* **Directive**
Every line of the material is to be set down again without any change.
*** Given information ***
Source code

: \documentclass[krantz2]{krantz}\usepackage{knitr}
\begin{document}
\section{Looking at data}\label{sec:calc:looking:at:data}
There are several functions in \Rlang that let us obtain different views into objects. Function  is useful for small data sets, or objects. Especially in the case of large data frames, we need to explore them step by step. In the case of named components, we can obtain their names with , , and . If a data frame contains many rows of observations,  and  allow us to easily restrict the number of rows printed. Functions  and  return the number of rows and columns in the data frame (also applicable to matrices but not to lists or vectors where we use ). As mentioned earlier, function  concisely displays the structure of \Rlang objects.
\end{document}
*** End of Given information ***
* **Result below**
Source code

: \documentclass[krantz2]{krantz}\usepackage{knitr}
\begin{document}
\section{Looking at data}\label{sec:calc:looking:at:data}
There are several functions in \Rlang that let us obtain different views into objects. Function  is useful for small data sets, or objects. Especially in the case of large data frames, we need to explore them step by step. In the case of named components, we can obtain their names with , , and . If a data frame contains many rows of observations,  and  allow us to easily restrict the number of rows printed. Functions  and  return the number of rows and columns in the data frame (also applicable to matrices but not to lists or vectors where we use ). As mentioned earlier, function  concisely displays the structure of \Rlang objects.
\end{document}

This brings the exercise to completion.